Documentary - Back to Berlin


Out on DVD now, Tony Cross watched the documentary Back to Berlin...


Back to Berlin is a documentary that uses the story of a group of Jewish motorcyclists who, in the 1930s travelled through Europe to find athletes for the Maccabi Games, to tell the story of the Holocaust.

427,402 Hungarian Jews were deported in 33 Days in 1944. All but 15,000 of them were sent to Auschwitz-Birkenau where 90% of them were killed on arrival. 90%.

It recreates the ride, starting in Israel, with the children and grandchildren of survivors (and survivors themselves.) It allows the modern riders to tell their stories stopping off in Greece, Bulgaria, Hungary, Poland, Romania and Germany. We visit places with names that should be familiar to us all: Lodz, Auschwitz-Birkenau, Warsaw amongst others but there are new names to add such as Jilava Fort 13 Penitentiary in Romania.

380,000 to 400,000 Romania Jews were killed. Mainly by Romanians.

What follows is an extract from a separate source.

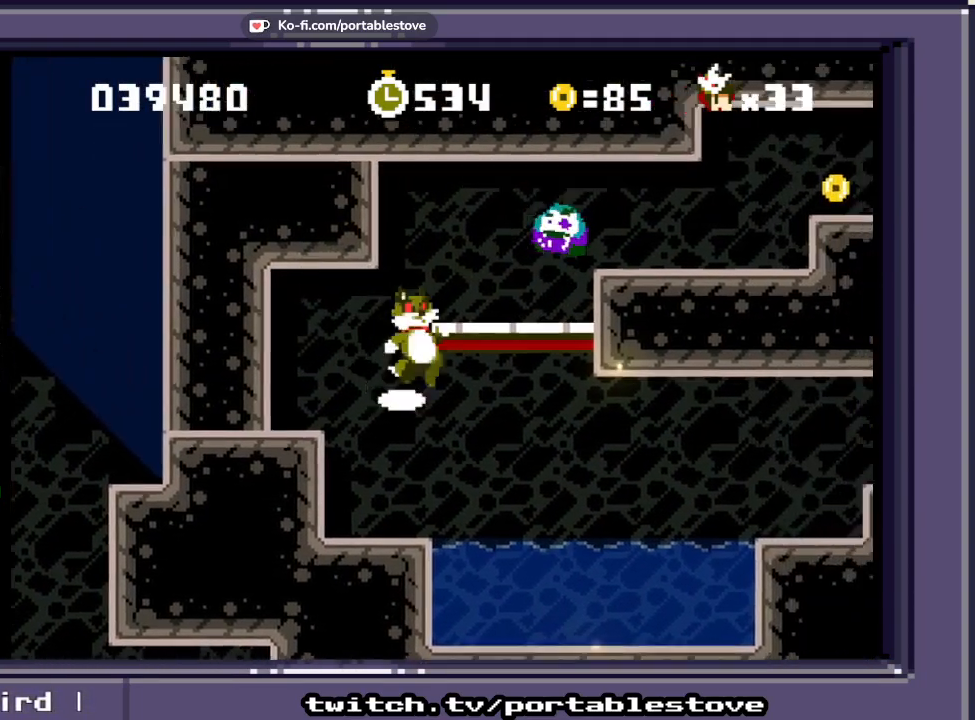
{"buttons": ["DPAD_RIGHT"]}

This journey allows us to see how the tentacles of Nazi Germany’s murderous anti-Semitism reached across Europe. We often forget these places in the British version of World War Two. Back to Berlin does an excellent job of reminding us. It also hammers home the fact that it wasn’t just the Germans who were responsible for the mass murder of Jews. Fascists with different names in different countries all contributed.

45,000 Jews deported from Thessaloniki in Greece. 7,000 survived.

The film manages to give several the bikers the chance to tell their families stories as each site they visit has a meaning for each different biker.


December 1944 to January 1945 the Hungarian Arrow Cross take c.20,000 Jews of Budapest down to the banks of the river. They make them take off their shoes. Then they shoot them, throwing their bodies into the river.

The director, Catherine Lurie, allows the story to tell itself without too much editorial messing about and Jason Isaacs' narration is perfect. He’s not too much of a presence and the narration never overwhelms the stories of the bikers themselves.

Lurie also weaves in contemporary Europe’s struggle to deal with immigration. There’s a section where the bikers watch Syrian refugees meeting the fences and force of the Serbian border, which links to footage of post-war Jewish refugees fleeing Europe being put into camps in Cyprus by the British. There’s some American newsreel footage of those camps, which isn’t something that makes this Brit feel particularly comfortable.

300,000 Jews were transported from the Warsaw Ghetto to Treblinka. Of the 223,000 Jews in Lodz before the German invasion of Poland, only 10,000 survived.

It’s a strong film. It’s a timely film. I have sown statistics throughout this review. Statistics that illustrate the terrible crime that the Holocaust was. As if I need to tell you that. Except perhaps I do. Anti-Semitism hasn’t gone away. Holocaust denial is still a thing despite it being the one great crime against humanity that has a fantastic paper trail, a whole set of accounts by the people responsible for carrying out the crimes, photographs and film. But what do these statistics achieve? Stalin once, allegedly, said, “The death of one man is a tragedy, the death of millions is a statistic.” It’s hard for us to grapple with these numbers and what Back to Berlin does is give us the stories of that one man, that one woman. All these individual stories that are told separately to make the bigger story. What impact does a statistic have against seeing a man, Danny Marom, hold his weeping father, Yoram, who survived the Holocaust? Or hearing Yoram, who was a child of six, talking about what he still sees and what he still hears. Every day.

We need more films like Back to Berlin. We need to keep telling the stories of the survivors.

Towards the end of the film we hear a poem by Elie Wiesel that talks about remembering so that we prevent those who were murdered from ‘dying again in oblivion.’ We’ve been glibly talking about never letting the Holocaust happen again for decades whilst allowing mass murder. We still saying never again now whilst letting populists sow the seeds of future Holocausts. We see intelligent people using anti-Semitic tropes to bolster their case.

If we really mean it about never again, we must tell the stories of those who died and those who survived. We must bear witness as the living witnesses dwindle in number and disappear. Films like Back to Berlin are going to be key to that.